I believed him. We did not seek another opinion at that time. I still think about that moment.

Only later—after she transferred to UCSF—did we learn how long her symptoms had been present, and how vague documentation and follow-up had been. The lack of structure in her early medical records made the progression almost invisible from a systems point of view.

3. Re-documentation as repair

Our first appointment at UCSF was unlike anything I had seen before. A nurse spent more than two hours reconstructing my mother’s entire medical history—symptoms, tests, surgeries, medications, and small details from over a decade.

It felt like watching a broken record slowly being rebuilt: scattered fragments turning into a coherent timeline. In that reconstruction, we finally saw what had gone wrong:

· Early symptoms were documented vaguely or not at all.
· Follow-up was recommended but not clearly explained.
· No outreach was made when she did not return.
· Translation gaps led to partial or inaccurate communication.
· Key clinical details were missing or compressed in prior notes.

The UCSF team did not just treat her—they repaired the information structure that previous encounters had failed to create.

4. Translation drift and documentation variability

Throughout her treatment, I attended nearly every appointment as her interpreter. Even when official interpreters were present, I found myself correcting them often:

· Symptoms were simplified or mistranslated.
· Severity was understated.
· Pain descriptors were flattened into generic English terms.
· Cultural nuances were quietly removed.

Collected data:
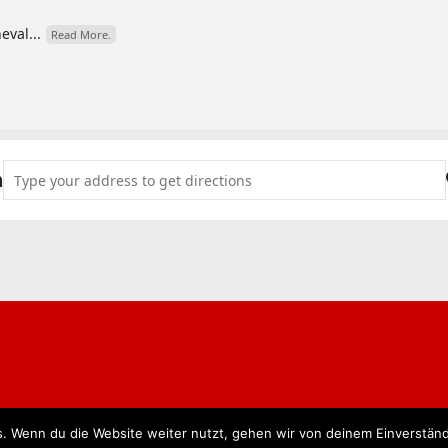
eval...
Read More.
Address - Kölsche Mess [jAsZihJYG]
n
. Wenn du die Website weiter nutzt, gehen wir von deinem Einverständ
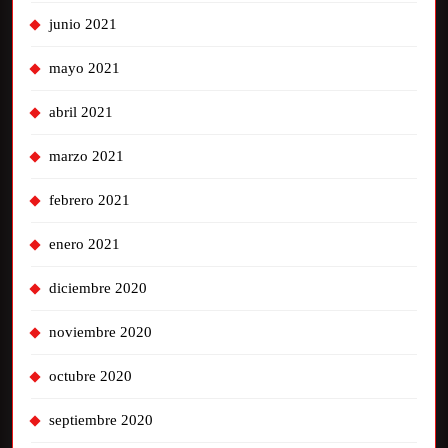
junio 2021
mayo 2021
abril 2021
marzo 2021
febrero 2021
enero 2021
diciembre 2020
noviembre 2020
octubre 2020
septiembre 2020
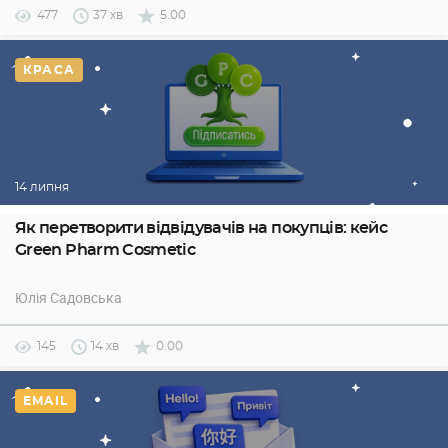
477
37 хв
5.00
КРАСА
14 липня
Як перетворити відвідувачів на покупців: кейс
Green Pharm Cosmetic
Юлія Садовська
145
14 хв
0.00
EMAIL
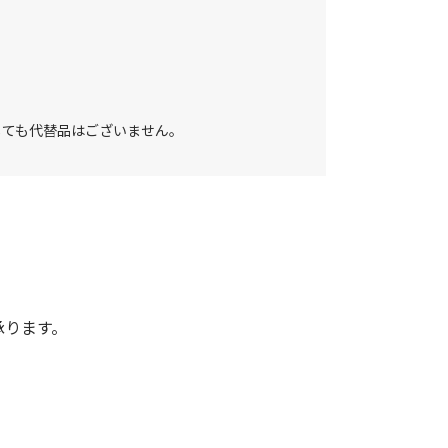
しても代替品はございません。
承ります。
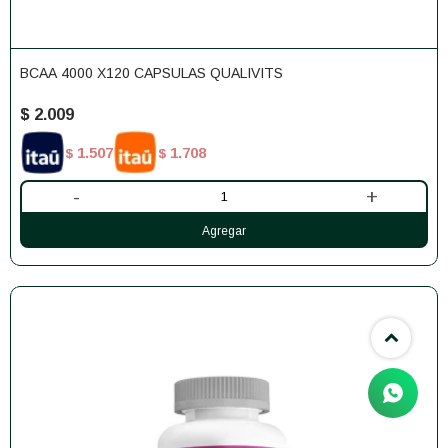
BCAA 4000 X120 CAPSULAS QUALIVITS
$
2.009
1.507
1.708
$
$
-
+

Parts of the exercise:
1) In the account of a mother's medical care, list each thing the UCSF reconstruction of her history showed had gone wrong.
2) Write the next part of the account of a mother's medical care, picking up after its last sentence.

Responses by task:
1)
- Early symptoms were documented vaguely or not at all.
- Follow-up was recommended but not clearly explained.
- No outreach was made when she did not return.
- Translation gaps led to partial or inaccurate communication.
- Key clinical details were missing or compressed in prior notes.

2)
Sometimes the interpreter was impatient. Sometimes my mother felt the impatience and stopped asking questions. These moments were more than uncomfortable interactions—they were points where data was quietly distorted.

In the EHR, clinicians documented what they believed they heard, filtered through the interpreter’s choices. The final note might not match what my mother actually meant. This is what I now think of as semantic drift: a shift in meaning as language crosses linguistic and cultural boundaries.

Semantic drift becomes documentation variability. Documentation variability becomes data noise. Data noise becomes decision risk.

5. Error propagation in real life

In applied mathematics and numerical analysis, we talk about error propagation: how small deviations at one step accumulate and magnify downstream. In healthcare, I watched error propagation unfold as lived reality.

A vague note becomes an ambiguous diagnosis. An ambiguous diagnosis leads to a delayed referral. A delayed referral narrows the treatment window. A narrowed window limits the available options.

Data is not just an abstract input to a model. It is a sequence of decisions and non-decisions that shape real lives.

6. What this taught me about health data

When I later studied data science and modeling, I started to see my mother’s case through a structural lens:

· Upstream representation determines downstream possibility.
· No model can recover information that was never documented.
· No algorithm can fix gaps created by translation drift and inconsistent notation.
· Multilingual patients often appear in the data with lower-quality, noisier records.

My mother’s story is not just personal; it is a case study in information loss. It is the reason I am interested in documentation variability, multilingual data inequity, and the way clinical information flows through systems with different levels of structure and support.

7. Why this shapes my research direction

This experience is why I do not see health data as neutral. I see it as the result of:

· Who has time to document carefully.
· Who has access to interpreters—and how good those interpreters are.
· Which hospitals have follow-up systems.
· Which patients feel empowered to ask questions.
· How systems respond when someone does not return.

For me, health data science is not only about building better models. It is about asking:

· How is information created in the first place?
· Where does it drift, compress, or disappear?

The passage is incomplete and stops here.